# Mountains and sea and what not



## laurawilfong1

I'm getting tired of the ole USA,I'm looking for a place that has readily available hiking trails(20min drive),affordable housing 200k$ or less,good health care and wait for it....NO WINTER.I currently live in Phoenix Arizona where I enjoy plenty of outdoorsy activities,also many homeless people,pollution and the ever creeping Nazi agenda.I am looking toward Europe,mostly Spain and Italy,dont need to be in a big city,something medium size with good access to the mountain trails.Culture is great but too old to pretend is worth more than morning coffee with a mountain view.Thank you all


----------



## Bevdeforges

Do you speak either Spanish or Italian? To retire to another country, especially if you'll be living outside a large city, means that you'll be interacting with locals (including doctors, merchants, tradesmen, etc.) and it's pretty rare that the professional folks speak much (if any) English on a regular basis. Have you ever visited Spain or Italy as a tourist?
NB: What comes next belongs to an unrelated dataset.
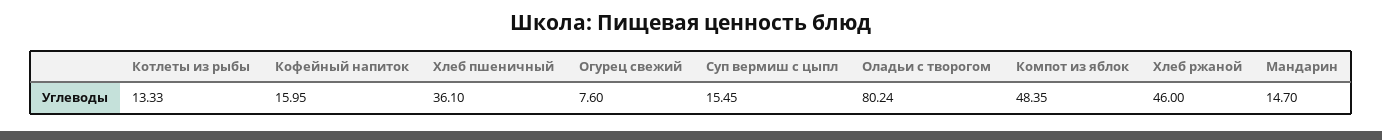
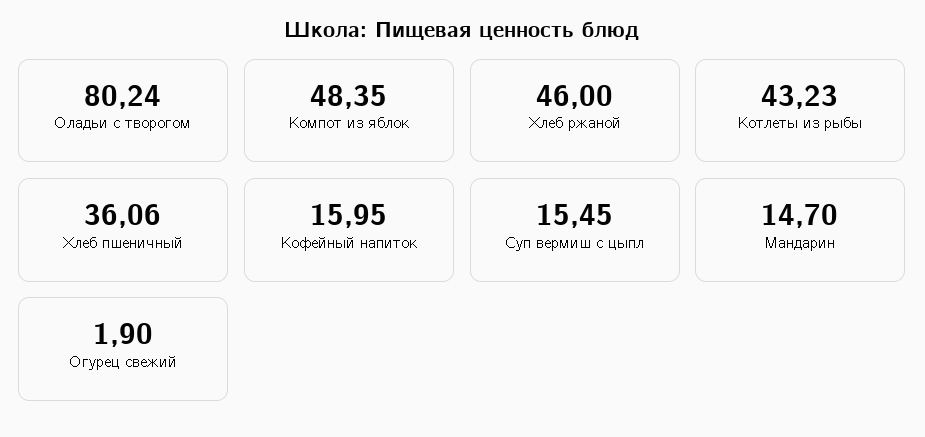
Котлеты из рыбы: 13.33 -> 43.23
Хлеб пшеничный: 36.1 -> 36.06
Огурец свежий: 7.6 -> 1.9

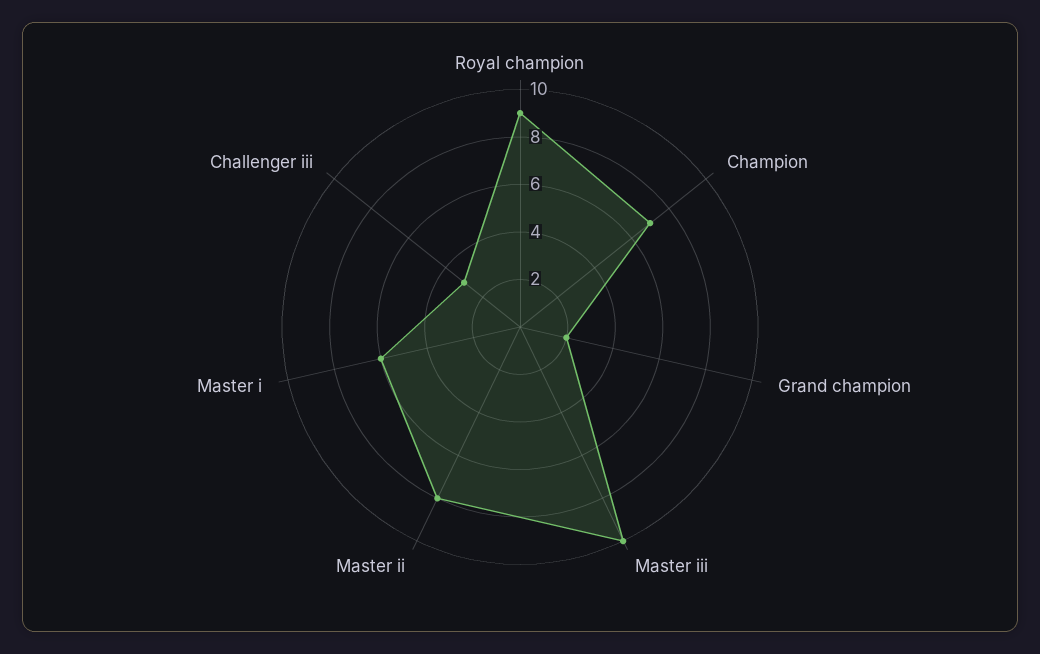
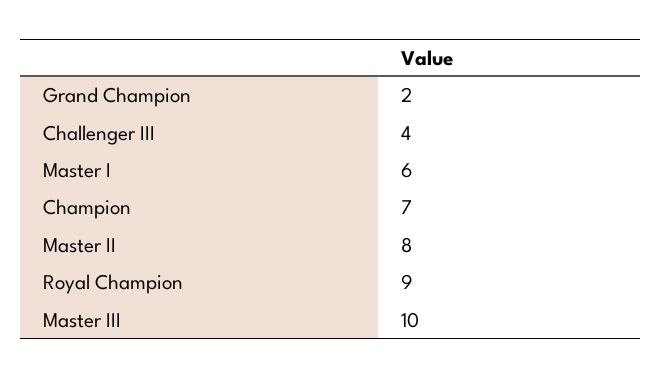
Challenger iii: 3 -> 4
That might help you in making a choice.


----------



## laurawilfong1

I speak Romanian,a Latin based language so learning Italian or Spanish wouldn’t be that big of a deal.I also visited both Spain and Italy.I am looking for recommendations for a specific city that has hiking trails right in the city,has no winter and is affordable


----------



## xabiaxica

laurawilfong1 said:


> I speak Romanian,a Latin based language so learning Italian or Spanish wouldn’t be that big of a deal.I also visited both Spain and Italy.I am looking for recommendations for a specific city that has hiking trails right in the city,has no winter and is affordable


All of Spain, apart from the Canary Islands, has winter, including snow, even in the South.


----------